Based on that it may be critical to keep an eye on response times or throughput during the development and maintenance life cycles. This is best addressed by automated tests, which can be orchestrated by a continuous integration tool like Jenkins.
In this blog post I don’t want to write about big design, complex infrastructure or comparison between tools. My aim is more humble. I just one to mention two pitfalls when you integrate your performance or load tests in your favourite CI tool and to give possible workarounds.
Be on time
You want to start your load tests when your application has fully started but not before. Sure, you can just let enough time for your application to start before you launch your tests but it may not be that much more complicate to watch for an event stating that your application has finished starting. Most of the applications would write something in the logs. On a Linux system like RHEL it is straightforward to watch the logs so that you may not need to do any change to your log monitoring system if you happen to use something like Logstash or Graylog. This short shell script does the job:
#!/bin/sh
FILE=${1:-server.log}
SEMAPHORE=${2:-JBAS015874}
if [ ! -f “$FILE” ]; then
echo “File could not be found!”
echo “Usage: start-monitor.sh FILE SEMAPHORE”
exit 1
fi
tail -f “$FILE” | while read LOGLINE
do
[[ “${LOGLINE}” == *${SEMAPHORE}* ]] && pkill -P $$ tail
done
echo “Server started, tests can begin!”
It is self explanatory the trick is to read from tail and to check whether the start completed event has been recorded. Note with Wildfly AS 7 / JBoss EAP 6 it is: JBAS015874.
Quick but not too quick
So we are now able to start our load tests when we are sure that the application has started. This is already a good point. But some time ago I was doing some performance testing by a customer and it reminds me that from a statistic point of view when you look at a decent size population a few elements may have a significant impact on the global outcome. By Telcos it is quite usual to monitor the 95 percentile for round trip time and other metrics. By doing so extreme values get filtered out. What does it have to do with our load tests? We are already taking care of the fact that the application is fully started. Fully started yes, but initialised?
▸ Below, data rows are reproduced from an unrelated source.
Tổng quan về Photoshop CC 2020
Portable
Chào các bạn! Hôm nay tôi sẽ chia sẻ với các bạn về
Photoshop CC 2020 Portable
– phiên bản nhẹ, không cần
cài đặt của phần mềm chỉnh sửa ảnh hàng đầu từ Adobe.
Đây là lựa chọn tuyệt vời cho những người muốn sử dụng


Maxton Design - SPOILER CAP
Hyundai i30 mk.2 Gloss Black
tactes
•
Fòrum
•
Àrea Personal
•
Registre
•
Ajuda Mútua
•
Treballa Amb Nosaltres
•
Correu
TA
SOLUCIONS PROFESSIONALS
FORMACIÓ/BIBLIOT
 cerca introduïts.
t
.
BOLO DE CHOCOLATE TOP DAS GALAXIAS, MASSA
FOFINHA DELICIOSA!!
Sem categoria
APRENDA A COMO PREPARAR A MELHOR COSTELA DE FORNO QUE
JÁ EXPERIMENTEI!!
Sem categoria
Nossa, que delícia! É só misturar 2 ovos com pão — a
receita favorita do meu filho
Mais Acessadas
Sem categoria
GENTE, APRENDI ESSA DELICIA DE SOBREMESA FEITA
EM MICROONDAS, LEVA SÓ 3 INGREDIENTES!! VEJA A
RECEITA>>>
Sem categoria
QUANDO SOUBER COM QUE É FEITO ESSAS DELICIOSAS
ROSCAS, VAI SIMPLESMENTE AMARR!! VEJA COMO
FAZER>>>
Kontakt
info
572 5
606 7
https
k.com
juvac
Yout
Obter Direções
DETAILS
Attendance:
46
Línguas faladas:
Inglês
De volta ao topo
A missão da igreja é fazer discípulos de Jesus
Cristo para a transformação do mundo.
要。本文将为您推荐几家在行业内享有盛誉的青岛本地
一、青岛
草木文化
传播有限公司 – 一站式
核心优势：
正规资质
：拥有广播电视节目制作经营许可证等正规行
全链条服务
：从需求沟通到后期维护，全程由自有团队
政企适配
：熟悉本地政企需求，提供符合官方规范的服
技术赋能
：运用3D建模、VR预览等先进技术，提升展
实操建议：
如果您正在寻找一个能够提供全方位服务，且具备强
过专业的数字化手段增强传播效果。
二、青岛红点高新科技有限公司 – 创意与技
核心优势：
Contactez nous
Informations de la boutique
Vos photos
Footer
An application server like JBoss EAP may load modules on demand depending on its configuration to reduce the starting time. In a same way threads or connection pools may only get fed when there is the need. Are you using a layer 2 or some other type of cache? Values need first to get populated into it before the database round trips can be avoided.
Coming back to my customer. He was simulating 60 parallel user sessions. 4 web services were repeatedly called.
Starting the tests right after sever start-up gave the following results:
| number of runs | max time (ms) | average time (ms) | |
|---|---|---|---|
| Service 1 | ~50 | 31000 | 3750 |
| Service 2 | ~4000 | 23000 | 560 |
| Service 3 | ~2000 | 22000 | 310 |
| Service 4 | ~1500 | 11000 | 260 |
A second time we started recording measures after we had performed a few calls on each service and the results looked quite different:
| number of runs | max time (ms) | average time (ms) | |
|---|---|---|---|
| Service 1 | ~50 | 1400 | 1150 |
| Service 2 | ~4000 | 2000 | 50 |
| Service 3 | ~2000 | 1600 | 50 |
| Service 4 | ~1500 | 850 | 45 |
I am not saying that edge conditions should not be considered but know what you are measuring otherwise you may get surprised… as I did.